The principles of surgical management for a right PDH include repositioning of the fitted digestive tract, closure or widening of the hernial orifice, if any, and resection of the ischemic intestinal segment. The Ladd procedure, in which the small intestine is placed on the right abdominal side and the large intestine is on the left abdominal side, is also recommended, especially in children [13]. Wang et al. [14] summarized 34 patients with right PDHs that were confirmed surgically, in which Ladd procedure or closure procedure was performed in most cases. In recent years, reports on the usefulness of laparoscopic surgery have increased [6], and accurate preoperative diagnosis is important. No postoperative recurrences have been reported in previous cases with any of the surgical procedures. The surgical procedures may be selected according to the characteristics of each case [14, 15].

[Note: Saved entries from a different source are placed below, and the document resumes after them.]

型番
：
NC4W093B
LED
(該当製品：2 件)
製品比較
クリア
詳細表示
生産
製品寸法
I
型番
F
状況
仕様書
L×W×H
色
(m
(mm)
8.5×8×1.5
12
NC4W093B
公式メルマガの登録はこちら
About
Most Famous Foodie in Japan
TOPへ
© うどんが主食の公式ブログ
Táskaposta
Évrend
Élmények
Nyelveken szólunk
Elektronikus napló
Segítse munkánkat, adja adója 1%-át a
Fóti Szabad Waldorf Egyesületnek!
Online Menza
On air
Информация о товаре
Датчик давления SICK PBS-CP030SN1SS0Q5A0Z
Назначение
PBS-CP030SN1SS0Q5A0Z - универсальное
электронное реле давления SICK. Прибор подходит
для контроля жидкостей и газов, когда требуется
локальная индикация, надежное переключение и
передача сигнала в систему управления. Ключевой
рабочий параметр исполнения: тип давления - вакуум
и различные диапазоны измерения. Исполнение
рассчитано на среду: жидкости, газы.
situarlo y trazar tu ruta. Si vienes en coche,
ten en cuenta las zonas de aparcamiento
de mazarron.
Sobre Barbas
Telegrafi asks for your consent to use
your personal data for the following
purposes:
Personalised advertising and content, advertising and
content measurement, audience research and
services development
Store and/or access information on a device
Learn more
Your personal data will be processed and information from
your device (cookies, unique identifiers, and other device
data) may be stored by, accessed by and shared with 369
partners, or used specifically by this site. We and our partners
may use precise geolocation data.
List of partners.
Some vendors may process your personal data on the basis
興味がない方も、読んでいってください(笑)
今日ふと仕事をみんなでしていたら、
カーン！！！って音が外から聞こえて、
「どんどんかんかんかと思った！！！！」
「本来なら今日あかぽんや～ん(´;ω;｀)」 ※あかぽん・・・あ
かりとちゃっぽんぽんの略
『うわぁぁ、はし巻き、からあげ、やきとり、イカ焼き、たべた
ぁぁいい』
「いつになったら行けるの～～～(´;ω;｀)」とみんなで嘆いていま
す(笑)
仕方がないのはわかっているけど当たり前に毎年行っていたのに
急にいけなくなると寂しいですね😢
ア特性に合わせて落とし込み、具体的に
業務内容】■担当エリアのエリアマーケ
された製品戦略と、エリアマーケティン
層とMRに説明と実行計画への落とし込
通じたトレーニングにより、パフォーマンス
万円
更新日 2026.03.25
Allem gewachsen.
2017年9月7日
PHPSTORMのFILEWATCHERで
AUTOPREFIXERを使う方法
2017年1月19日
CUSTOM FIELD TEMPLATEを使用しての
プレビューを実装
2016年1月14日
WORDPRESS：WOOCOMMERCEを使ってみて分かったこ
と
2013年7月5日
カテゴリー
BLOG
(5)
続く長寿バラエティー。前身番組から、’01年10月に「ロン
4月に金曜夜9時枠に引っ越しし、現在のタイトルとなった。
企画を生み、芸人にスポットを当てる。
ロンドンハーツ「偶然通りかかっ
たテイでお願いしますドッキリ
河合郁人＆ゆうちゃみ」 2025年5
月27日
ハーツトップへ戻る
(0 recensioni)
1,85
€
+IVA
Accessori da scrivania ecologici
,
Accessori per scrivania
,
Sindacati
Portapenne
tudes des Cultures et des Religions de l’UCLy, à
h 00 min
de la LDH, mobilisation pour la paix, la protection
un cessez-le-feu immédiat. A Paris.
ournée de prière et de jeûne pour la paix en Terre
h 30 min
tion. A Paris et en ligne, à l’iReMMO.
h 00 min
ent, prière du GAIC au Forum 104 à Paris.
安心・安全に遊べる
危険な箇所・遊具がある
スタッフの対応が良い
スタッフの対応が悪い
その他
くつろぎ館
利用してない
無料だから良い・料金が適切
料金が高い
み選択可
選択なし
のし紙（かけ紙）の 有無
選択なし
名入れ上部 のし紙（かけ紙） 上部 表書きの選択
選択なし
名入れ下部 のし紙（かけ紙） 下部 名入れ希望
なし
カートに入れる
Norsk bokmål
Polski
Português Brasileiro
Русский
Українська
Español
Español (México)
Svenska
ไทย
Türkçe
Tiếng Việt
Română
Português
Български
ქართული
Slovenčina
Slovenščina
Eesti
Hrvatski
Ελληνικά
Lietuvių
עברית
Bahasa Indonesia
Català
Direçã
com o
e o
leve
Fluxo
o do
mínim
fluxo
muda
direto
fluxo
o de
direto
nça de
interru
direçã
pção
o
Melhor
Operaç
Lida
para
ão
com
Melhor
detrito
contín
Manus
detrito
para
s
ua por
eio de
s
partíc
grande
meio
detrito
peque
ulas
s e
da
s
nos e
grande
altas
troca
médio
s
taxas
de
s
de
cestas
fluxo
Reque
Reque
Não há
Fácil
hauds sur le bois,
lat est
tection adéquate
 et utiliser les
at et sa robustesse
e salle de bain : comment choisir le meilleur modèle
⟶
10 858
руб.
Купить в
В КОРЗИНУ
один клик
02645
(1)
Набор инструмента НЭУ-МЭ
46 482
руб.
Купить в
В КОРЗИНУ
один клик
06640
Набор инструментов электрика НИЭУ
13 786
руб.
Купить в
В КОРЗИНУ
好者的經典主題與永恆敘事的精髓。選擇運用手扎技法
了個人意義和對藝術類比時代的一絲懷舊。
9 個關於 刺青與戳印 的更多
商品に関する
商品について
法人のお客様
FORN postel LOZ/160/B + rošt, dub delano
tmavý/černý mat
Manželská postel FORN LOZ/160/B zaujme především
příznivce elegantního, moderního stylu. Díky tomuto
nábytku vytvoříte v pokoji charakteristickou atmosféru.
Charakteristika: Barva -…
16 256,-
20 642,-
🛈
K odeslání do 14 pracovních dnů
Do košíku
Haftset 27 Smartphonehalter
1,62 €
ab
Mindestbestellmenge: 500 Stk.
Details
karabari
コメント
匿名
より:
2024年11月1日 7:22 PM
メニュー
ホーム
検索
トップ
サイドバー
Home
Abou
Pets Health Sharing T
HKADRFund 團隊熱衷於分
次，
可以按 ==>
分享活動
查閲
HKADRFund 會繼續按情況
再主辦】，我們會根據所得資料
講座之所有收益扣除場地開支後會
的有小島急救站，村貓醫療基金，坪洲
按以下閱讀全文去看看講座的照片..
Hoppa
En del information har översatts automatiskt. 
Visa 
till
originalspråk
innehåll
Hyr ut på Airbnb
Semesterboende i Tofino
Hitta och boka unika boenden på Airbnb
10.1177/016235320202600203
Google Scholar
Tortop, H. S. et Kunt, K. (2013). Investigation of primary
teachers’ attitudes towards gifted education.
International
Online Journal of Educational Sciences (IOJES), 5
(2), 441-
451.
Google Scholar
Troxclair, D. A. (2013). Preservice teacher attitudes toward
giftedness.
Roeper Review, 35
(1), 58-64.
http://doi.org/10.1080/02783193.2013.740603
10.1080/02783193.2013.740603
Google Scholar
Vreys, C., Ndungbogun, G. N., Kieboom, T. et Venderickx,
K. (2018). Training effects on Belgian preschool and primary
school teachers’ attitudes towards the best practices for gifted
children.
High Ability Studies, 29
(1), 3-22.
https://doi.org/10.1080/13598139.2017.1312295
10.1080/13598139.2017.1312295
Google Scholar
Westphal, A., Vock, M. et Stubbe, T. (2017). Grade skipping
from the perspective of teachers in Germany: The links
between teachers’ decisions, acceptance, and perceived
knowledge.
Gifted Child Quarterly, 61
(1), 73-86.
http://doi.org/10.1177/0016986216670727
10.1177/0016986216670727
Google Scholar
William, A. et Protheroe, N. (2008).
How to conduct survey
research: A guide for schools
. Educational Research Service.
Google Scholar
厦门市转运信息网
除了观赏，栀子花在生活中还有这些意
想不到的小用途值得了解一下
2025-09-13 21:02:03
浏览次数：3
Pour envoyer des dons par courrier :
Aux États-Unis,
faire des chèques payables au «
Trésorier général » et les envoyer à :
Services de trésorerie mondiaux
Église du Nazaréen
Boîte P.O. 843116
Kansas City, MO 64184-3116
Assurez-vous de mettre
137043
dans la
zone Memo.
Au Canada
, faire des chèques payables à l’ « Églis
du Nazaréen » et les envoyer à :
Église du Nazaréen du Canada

In conclusion, especially in cases of a right PDH with malrotation, strangulation of the intestinal tract may occur both inside and outside the hernial sac. When necrosis occurs outside the hernial sac, the findings inside the hernial sac may be inconspicuous, making the preoperative diagnosis difficult. When strangulated bowel obstruction is observed, the duodenal run and previous images should be confirmed, and prompt treatment should be given considering the possibility of intestinal malrotation.
Acknowledgements
The authors wish to thank JAM Post for editing a draft of this manuscript.
Conflict of interest statement
None declared.
Funding
This report did not receive any specific grants from funding agencies in the public, commercial, or not-for-profit sectors.
Consent
Informed consent was obtained from the patient and her family for publication of this case report.
Data availability
The data can be obtained by emailing the corresponding author.